What do you think of 'Methods of Theoretical Physics' ?

[Rescy]

Would you recommend this book as a first exposure to mathematical methods? How high a lever is this book of? Is it out-of-date or still quiet useful?

 

[micromass]

Most people refer to science book by their author. If you don't mention the author, we have no idea which book you're talking about.

 

[Geofleur]

You are referring to Morse and Feshbach, no?

 

[Rescy]

Most people refer to science book by their author. If you don't mention the author, we have no idea which book you're talking about.

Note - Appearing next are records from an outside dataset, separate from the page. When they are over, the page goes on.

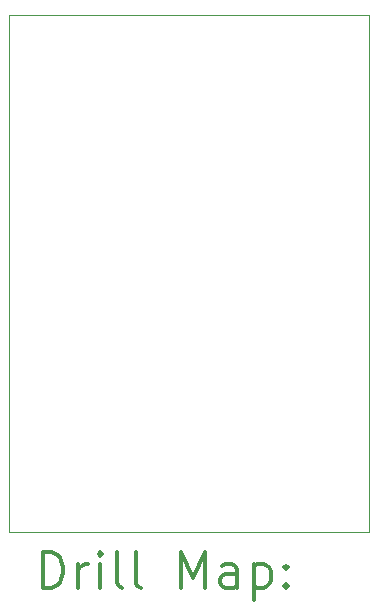
<source format=gbr>
%FSLAX45Y45*%
G04 Gerber Fmt 4.5, Leading zero omitted, Abs format (unit mm)*
G04 Created by KiCad (PCBNEW (5.1.0)-1) date 2019-07-08 11:07:24*
%MOMM*%
%LPD*%
G04 APERTURE LIST*
%ADD10C,0.050000*%
%ADD11C,0.200000*%
%ADD12C,0.300000*%
G04 APERTURE END LIST*
D10*
X12700000Y-8953500D02*
X12700000Y-13335000D01*
X15748000Y-8953500D02*
X12700000Y-8953500D01*
X15748000Y-13335000D02*
X15748000Y-8953500D01*
X12700000Y-13335000D02*
X15748000Y-13335000D01*
D11*
D12*
X12983928Y-13803214D02*
X12983928Y-13503214D01*
X13055357Y-13503214D01*
X13098214Y-13517500D01*
X13126786Y-13546071D01*
X13141071Y-13574643D01*
X13155357Y-13631786D01*
X13155357Y-13674643D01*
X13141071Y-13731786D01*
X13126786Y-13760357D01*
X13098214Y-13788929D01*
X13055357Y-13803214D01*
X12983928Y-13803214D01*
X13283928Y-13803214D02*
X13283928Y-13603214D01*
X13283928Y-13660357D02*
X13298214Y-13631786D01*
X13312500Y-13617500D01*
X13341071Y-13603214D01*
X13369643Y-13603214D01*
X13469643Y-13803214D02*
X13469643Y-13603214D01*
X13469643Y-13503214D02*
X13455357Y-13517500D01*
X13469643Y-13531786D01*
X13483928Y-13517500D01*
X13469643Y-13503214D01*
X13469643Y-13531786D01*
X13655357Y-13803214D02*
X13626786Y-13788929D01*
X13612500Y-13760357D01*
X13612500Y-13503214D01*
X13812500Y-13803214D02*
X13783928Y-13788929D01*
X13769643Y-13760357D01*
X13769643Y-13503214D01*
X14155357Y-13803214D02*
X14155357Y-13503214D01*
X14255357Y-13717500D01*
X14355357Y-13503214D01*
X14355357Y-13803214D01*
X14626786Y-13803214D02*
X14626786Y-13646071D01*
X14612500Y-13617500D01*
X14583928Y-13603214D01*
X14526786Y-13603214D01*
X14498214Y-13617500D01*
X14626786Y-13788929D02*
X14598214Y-13803214D01*
X14526786Y-13803214D01*
X14498214Y-13788929D01*
X14483928Y-13760357D01*
X14483928Y-13731786D01*
X14498214Y-13703214D01*
X14526786Y-13688929D01*
X14598214Y-13688929D01*
X14626786Y-13674643D01*
X14769643Y-13603214D02*
X14769643Y-13903214D01*
X14769643Y-13617500D02*
X14798214Y-13603214D01*
X14855357Y-13603214D01*
X14883928Y-13617500D01*
X14898214Y-13631786D01*
X14912500Y-13660357D01*
X14912500Y-13746071D01*
X14898214Y-13774643D01*
X14883928Y-13788929D01*
X14855357Y-13803214D01*
X14798214Y-13803214D01*
X14769643Y-13788929D01*
X15041071Y-13774643D02*
X15055357Y-13788929D01*
X15041071Y-13803214D01*
X15026786Y-13788929D01*
X15041071Y-13774643D01*
X15041071Y-13803214D01*
X15041071Y-13617500D02*
X15055357Y-13631786D01*
X15041071Y-13646071D01*
X15026786Y-13631786D01*
X15041071Y-13617500D01*
X15041071Y-13646071D01*
M02*

</source>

Sorry, I will add the authors

You are referring to Morse and Feshbach, no?

Yes, Morse and Feshbach.
Is the book too advanced?

 

[dextercioby]

The mathematics within is not out of date, but the book is too big and too dense for a first exposure to mathematical methods of theoretical physics.
It's the sort of book you keep dear on a shelf like the MTW of General Relativity or the QM by Albert Messiah.

 

[jtbell]

Boas, "Mathematical Methods in the Physical Sciences." is very commonly suggested here. If you use the SEARCH link at the top of this page to search for "Boas", and tick the box to restrict searches to this forum only, you'll turn up many discussions which include other books, e.g. Arfken.

 

[vanhees71]

It's one of the best books on the subject ever written. Maybe, it's too advanced for a first encounter with "Mathematical Methods", but it's pretty useful also as a reference work for practitioners. A very good and comprehensive book, including a lot of "culture" besides the pure technical aspects is

S. Hassani, Mathematical Physics, Springer

but it's also pretty advanced. I don't know the book by Boas very well, but it seems to be well received as an introductory textbook. Arfken&Weber seems to be more a reference than a usual textbook, because it's too brief on the proofs.

It's also useful to know, which particular subject(s) you want to learn at which level to give a more informed recommendation on textbooks.

 

[Rescy]

It's one of the best books on the subject ever written. Maybe, it's too advanced for a first encounter with "Mathematical Methods", but it's pretty useful also as a reference work for practitioners. A very good and comprehensive book, including a lot of "culture" besides the pure technical aspects is

S. Hassani, Mathematical Physics, Springer

but it's also pretty advanced. I don't know the book by Boas very well, but it seems to be well received as an introductory textbook. Arfken&Weber seems to be more a reference than a usual textbook, because it's too brief on the proofs.

It's also useful to know, which particular subject(s) you want to learn at which level to give a more informed recommendation on textbooks.

Thanks for your detailed reply!

I think I want to learn mathematical methods to a level which will enable me to understand graduate level physics. My current backgrounds are multivariable calculus, linear algebra and a bit of differential equation. I do not have understanding with regard to rigorous mathematics.

 

[vanhees71]

In my experience the most difficult subject for undergrads is vector calculus (div, grad, curl, and the integral laws by Gauss and Stokes). For this you usually find good summaries in textbooks on theoretical electromagnetism or fluid dynamics. A very good one is found in

A. Sommerfeld, Lectures on Theoretical Physics, vol. II (Fluid Dynamics)

You don't need to learn fluid dynamics to just read and understand this chapter on vector calculus. It's also not mathematically rigoros, but great to learn it for use in theoretical physics.

 

[George Jones]

S. Hassani, Mathematical Physics, Springer

There are two books by Hassani, the more introductory "Mathematical Methods for Students of Physics and Related Fields", and the more advanced "Mathematical Physics: A Modern Introduction to Its Foundations".

 

[vanhees71]

I don't know the former book, but if it is as good as the latter on the undergrad level, I'd think its one of the best sources to recommend!